* **YOUR TASK**: Convert the entries into a Markdown table with the columns No. and Line Text. Begin at the start of the entries and stop after the line that contains "4:30 PM - 6:00 PM", numbering each line and leaving out blank lines and the pictures.

* **EXTRACTED INFORMATION**:

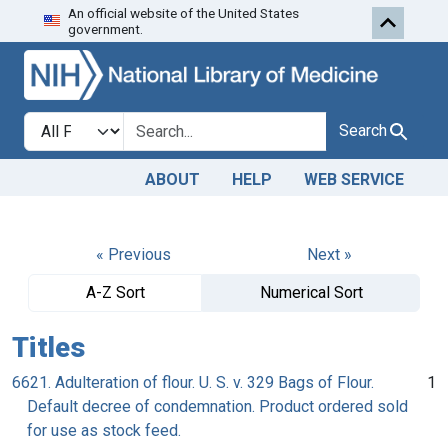
An official website of the United States
Skip to search
Skip to main content
government.
Search in
search for
Search
ABOUT
HELP
WEB SERVICE
« Previous
Next »
A-Z Sort
Numerical Sort
Titles
6621. Adulteration of flour. U. S. v. 329 Bags of Flour.
1
Default decree of condemnation. Product ordered sold
for use as stock feed.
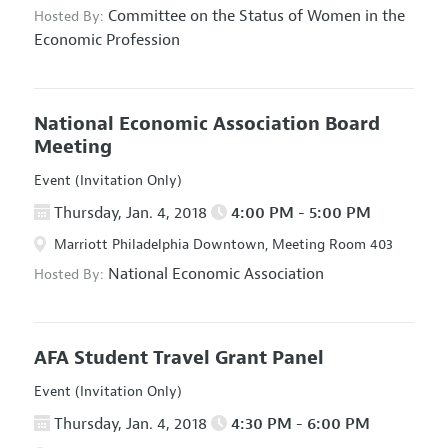
Committee on the Status of Women in the
Hosted By:
Economic Profession
National Economic Association Board
Meeting
Event (Invitation Only)
Thursday, Jan. 4, 2018
4:00 PM - 5:00 PM
Marriott Philadelphia Downtown, Meeting Room 403
National Economic Association
Hosted By:
AFA Student Travel Grant Panel
Event (Invitation Only)
Thursday, Jan. 4, 2018
4:30 PM - 6:00 PM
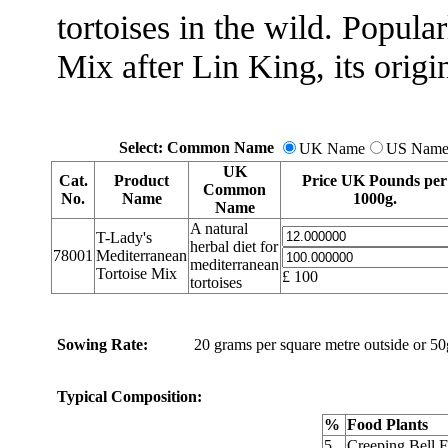
tortoises in the wild. Popul
Mix after Lin King, its origin
Select: Common Name
UK Name
US Nam
UK
Cat.
Product
Price UK Pounds per
Common
No.
Name
1000g.
Name
A natural
T-Lady's
herbal diet for
78001
Mediterranean
mediterranean
Tortoise Mix
£
100
tortoises
Sowing Rate:
20 grams per square metre outside or 50g
Typical Composition:
%
Food Plants
5
Creeping Bell 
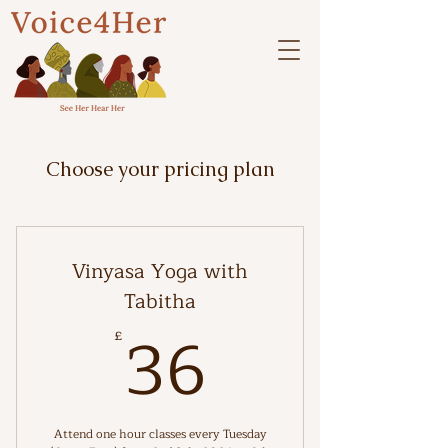
Choose your pricing plan
Vinyasa Yoga with
Tabitha
36£
36
£
Attend one hour classes every Tuesday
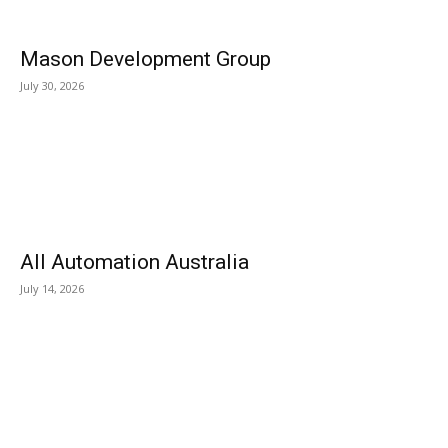
Mason Development Group
July 30, 2026
All Automation Australia
July 14, 2026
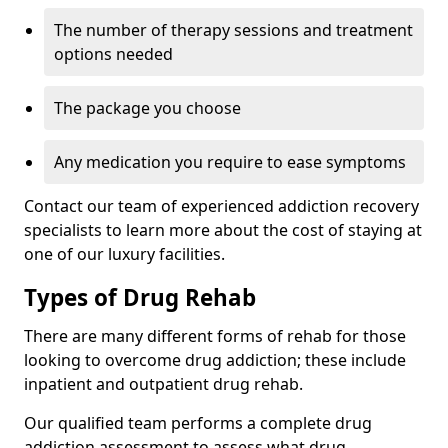
The number of therapy sessions and treatment
options needed
The package you choose
Any medication you require to ease symptoms
Contact our team of experienced addiction recovery
specialists to learn more about the cost of staying at
one of our luxury facilities.
Types of Drug Rehab
There are many different forms of rehab for those
looking to overcome drug addiction; these include
inpatient and outpatient drug rehab.
Our qualified team performs a complete drug
addiction assessment to assess what drug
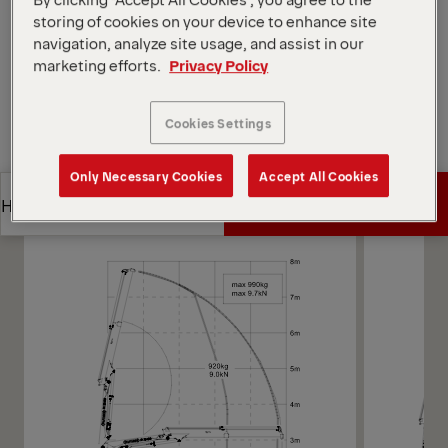
Open Diagrams
storing of cookies on your device to enhance site
navigation, analyze site usage, and assist in our
Request a Quote
marketing efforts.
Privacy Policy
Request a Quote
Find Sales Partner
Cookies Settings
Find Sales Partner
Only Necessary Cookies
Accept All Cookies
Diagrams
Get a Quote
Highlights
Get a Quote
Highlights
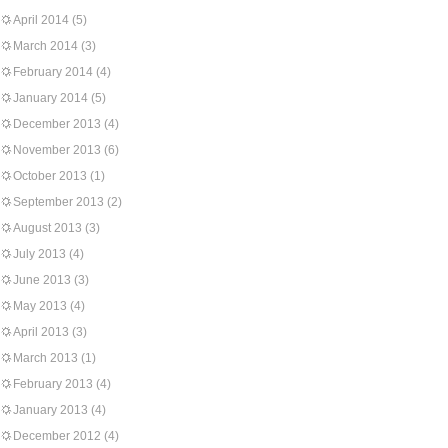
April 2014
(5)
March 2014
(3)
February 2014
(4)
January 2014
(5)
December 2013
(4)
November 2013
(6)
October 2013
(1)
September 2013
(2)
August 2013
(3)
July 2013
(4)
June 2013
(3)
May 2013
(4)
April 2013
(3)
March 2013
(1)
February 2013
(4)
January 2013
(4)
December 2012
(4)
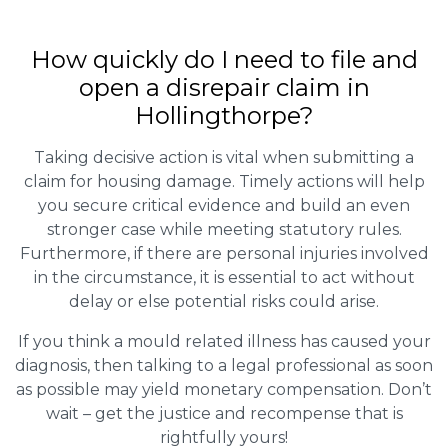
How quickly do I need to file and
open a disrepair claim in
Hollingthorpe?
Taking decisive action is vital when submitting a
claim for housing damage. Timely actions will help
you secure critical evidence and build an even
stronger case while meeting statutory rules.
Furthermore, if there are personal injuries involved
in the circumstance, it is essential to act without
delay or else potential risks could arise.
If you think a mould related illness has caused your
diagnosis, then talking to a legal professional as soon
as possible may yield monetary compensation. Don’t
wait – get the justice and recompense that is
rightfully yours!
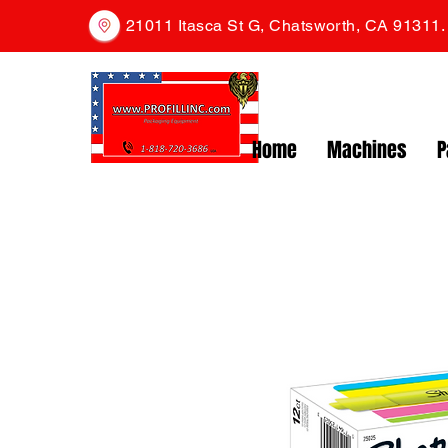
21011 Itasca St G, Chatsworth, CA 91311
Home
Machines
P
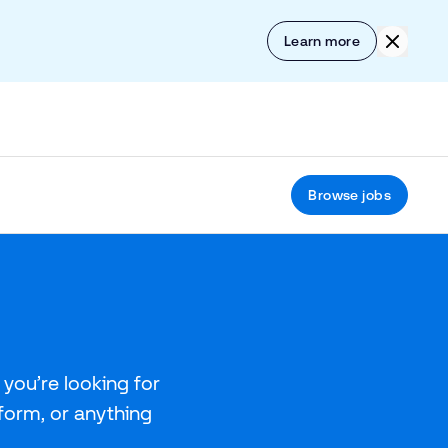
Skip to content
Click to
Learn more
Browse jobs
you’re looking for
tform, or anything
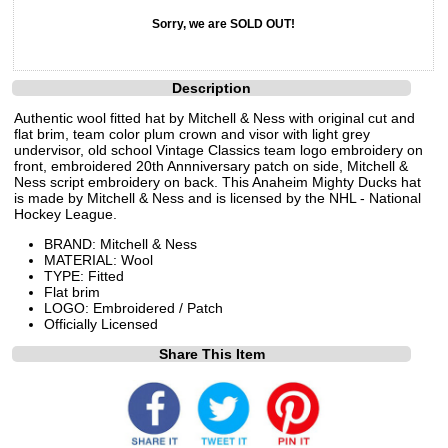
Sorry, we are SOLD OUT!
Description
Authentic wool fitted hat by Mitchell & Ness with original cut and
flat brim, team color plum crown and visor with light grey
undervisor, old school Vintage Classics team logo embroidery on
front, embroidered 20th Annniversary patch on side, Mitchell &
Ness script embroidery on back. This Anaheim Mighty Ducks hat
is made by Mitchell & Ness and is licensed by the NHL - National
Hockey League.
BRAND: Mitchell & Ness
MATERIAL: Wool
TYPE: Fitted
Flat brim
LOGO: Embroidered / Patch
Officially Licensed
Share This Item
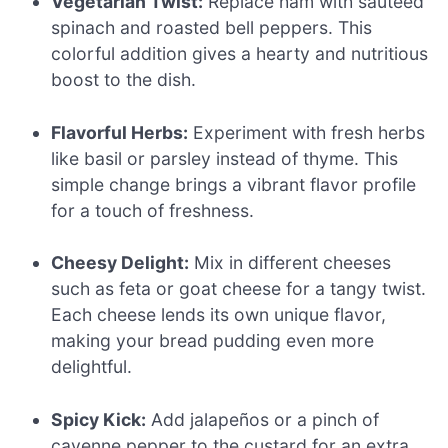
Vegetarian Twist:
Replace ham with sautéed
spinach and roasted bell peppers. This
colorful addition gives a hearty and nutritious
boost to the dish.
Flavorful Herbs:
Experiment with fresh herbs
like basil or parsley instead of thyme. This
simple change brings a vibrant flavor profile
for a touch of freshness.
Cheesy Delight:
Mix in different cheeses
such as feta or goat cheese for a tangy twist.
Each cheese lends its own unique flavor,
making your bread pudding even more
delightful.
Spicy Kick:
Add jalapeños or a pinch of
cayenne pepper to the custard for an extra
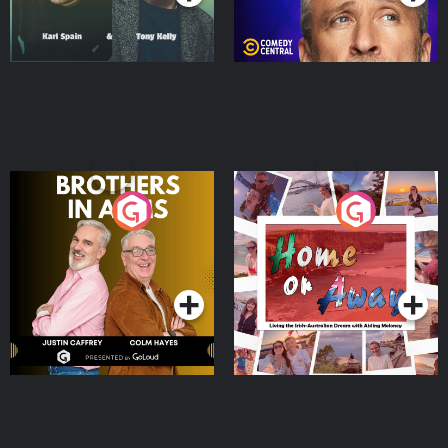
Brothers In Arms
Home or Away - Living
the Irish Australian
Dream with Aisling
Podcast Series
Podcast Series
Moloney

* **ANSWER TO THE EXERCISE**:
| No. | Line Text |
|---|---|
| 1 | An official website of the United States |
| 2 | Skip to search |
| 3 | Skip to main content |
| 4 | government. |
| 5 | Search in |
| 6 | search for |
| 7 | Search |
| 8 | ABOUT |
| 9 | HELP |
| 10 | WEB SERVICE |
| 11 | « Previous |
| 12 | Next » |
| 13 | A-Z Sort |
| 14 | Numerical Sort |
| 15 | Titles |
| 16 | 6621. Adulteration of flour. U. S. v. 329 Bags of Flour. |
| 17 | 1 |
| 18 | Default decree of condemnation. Product ordered sold |
| 19 | for use as stock feed. |
| 20 | Committee on the Status of Women in the |
| 21 | Hosted By: |
| 22 | Economic Profession |
| 23 | National Economic Association Board |
| 24 | Meeting |
| 25 | Event (Invitation Only) |
| 26 | Thursday, Jan. 4, 2018 |
| 27 | 4:00 PM - 5:00 PM |
| 28 | Marriott Philadelphia Downtown, Meeting Room 403 |
| 29 | National Economic Association |
| 30 | Hosted By: |
| 31 | AFA Student Travel Grant Panel |
| 32 | Event (Invitation Only) |
| 33 | Thursday, Jan. 4, 2018 |
| 34 | 4:30 PM - 6:00 PM |